Collection entries
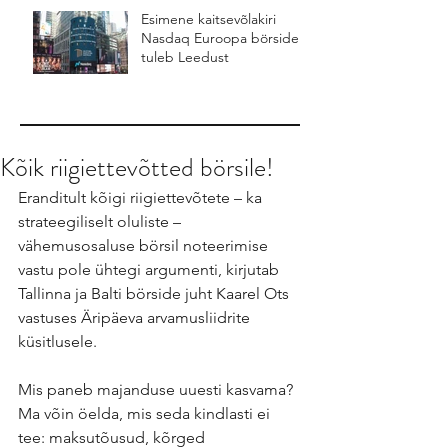
Esimene kaitsevõlakiri
Nasdaq Euroopa börsidel
tuleb Leedust
Kõik riigiettevõtted börsile!
Eranditult kõigi riigiettevõtete – ka 
strateegiliselt oluliste – 
vähemusosaluse börsil noteerimise 
vastu pole ühtegi argumenti, kirjutab 
Tallinna ja Balti börside juht Kaarel Ots 
vastuses Äripäeva arvamusliidrite 
küsitlusele.
Mis paneb majanduse uuesti kasvama? 
Ma võin öelda, mis seda kindlasti ei 
tee: maksutõusud, kõrged 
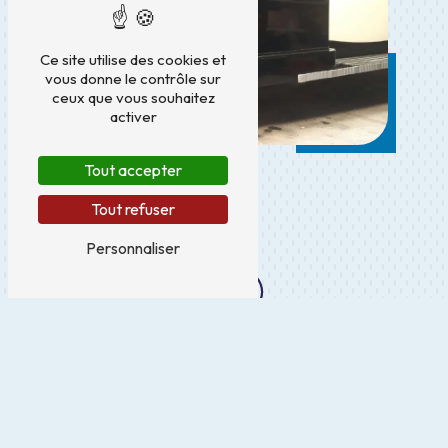
Ce site utilise des cookies et
vous donne le contrôle sur
ceux que vous souhaitez
activer
Tout accepter
Tout refuser
Personnaliser
ADRESSE
3 Rue des Terres Forte
77600 Chanteloup-en-Brie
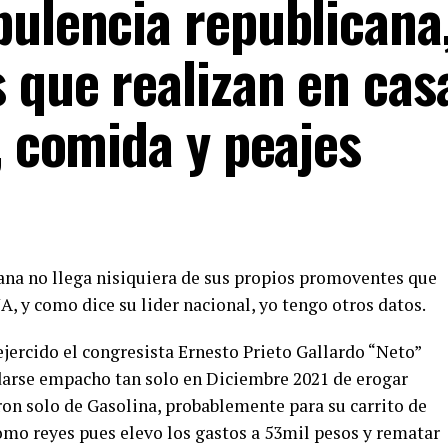
pulencia republicana
 que realizan en cas
, comida y peajes
ana no llega nisiquiera de sus propios promoventes que
 y como dice su lider nacional, yo tengo otros datos.
ejercido el congresista Ernesto Prieto Gallardo “Neto”
 darse empacho tan solo en Diciembre 2021 de erogar
ron solo de Gasolina, probablemente para su carrito de
como reyes pues elevo los gastos a 53mil pesos y rematar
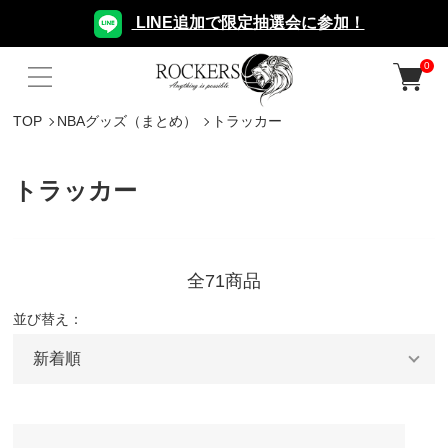
LINE追加で限定抽選会に参加！
0
TOP
NBAグッズ（まとめ）
トラッカー
トラッカー
全71商品
並び替え：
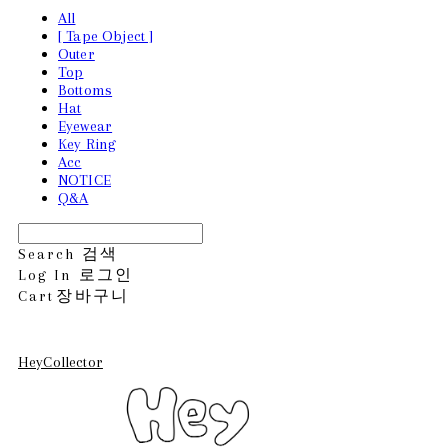
All
[ Tape Object ]
Outer
Top
Bottoms
Hat
Eyewear
Key Ring
Acc
NOTICE
Q&A
Search
검색
Log In
로그인
Cart
장바구니
HeyCollector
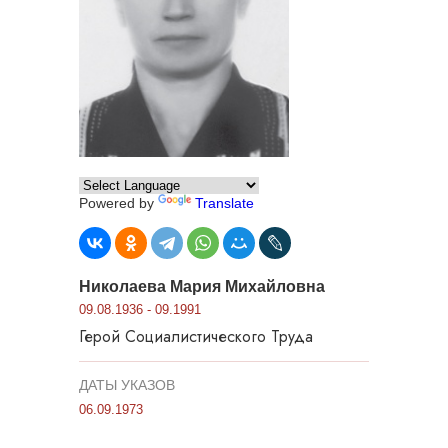
Powered by
Translate
Николаева Мария Михайловна
09.08.1936 - 09.1991
Герой Социалистического Труда
ДАТЫ УКАЗОВ
06.09.1973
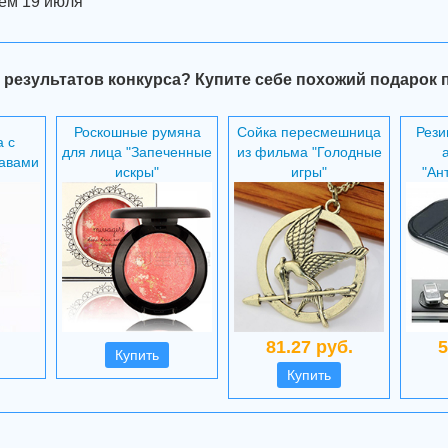
ем 19 июля
 результатов конкурса? Купите себе похожий подарок 
Роскошные румяна
Сойка пересмешница
Рези
а с
для лица "Запеченные
из фильма "Голодные
авами
искры"
игры"
"Ан
81.27 руб.
5
Купить
Купить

» EXERCISE DETAILS
From the first line to the last, repeat the records exactly, leaving out the pictures.

» RESPONSE BOX
Esimene kaitsevõlakiri
Nasdaq Euroopa börsidel
tuleb Leedust
Kõik riigiettevõtted börsile!
Eranditult kõigi riigiettevõtete – ka 
strateegiliselt oluliste – 
vähemusosaluse börsil noteerimise 
vastu pole ühtegi argumenti, kirjutab 
Tallinna ja Balti börside juht Kaarel Ots 
vastuses Äripäeva arvamusliidrite 
küsitlusele.
Mis paneb majanduse uuesti kasvama? 
Ma võin öelda, mis seda kindlasti ei 
tee: maksutõusud, kõrged 
Ce site utilise des cookies et
vous donne le contrôle sur
ceux que vous souhaitez
activer
Tout accepter
Tout refuser
Personnaliser
ADRESSE
3 Rue des Terres Forte
77600 Chanteloup-en-Brie
pulencia republicana
 que realizan en cas
, comida y peajes
ana no llega nisiquiera de sus propios promoventes que
 y como dice su lider nacional, yo tengo otros datos.
ejercido el congresista Ernesto Prieto Gallardo “Neto”
 darse empacho tan solo en Diciembre 2021 de erogar
ron solo de Gasolina, probablemente para su carrito de
como reyes pues elevo los gastos a 53mil pesos y rematar
LINE追加で限定抽選会に参加！
0
TOP
NBAグッズ（まとめ）
トラッカー
トラッカー
全71商品
並び替え：
All
[ Tape Object ]
Outer
Top
Bottoms
Hat
Eyewear
Key Ring
Acc
NOTICE
Q&A
Search
검색
Log In
로그인
Cart
장바구니
HeyCollector
Powered by
Translate
Николаева Мария Михайловна
09.08.1936 - 09.1991
Герой Социалистического Труда
ДАТЫ УКАЗОВ
06.09.1973
ем 19 июля
 результатов конкурса? Купите себе похожий подарок 
Роскошные румяна
Сойка пересмешница
Рези
а с
для лица "Запеченные
из фильма "Голодные
авами
искры"
игры"
"Ан
81.27 руб.
5
Купить
Купить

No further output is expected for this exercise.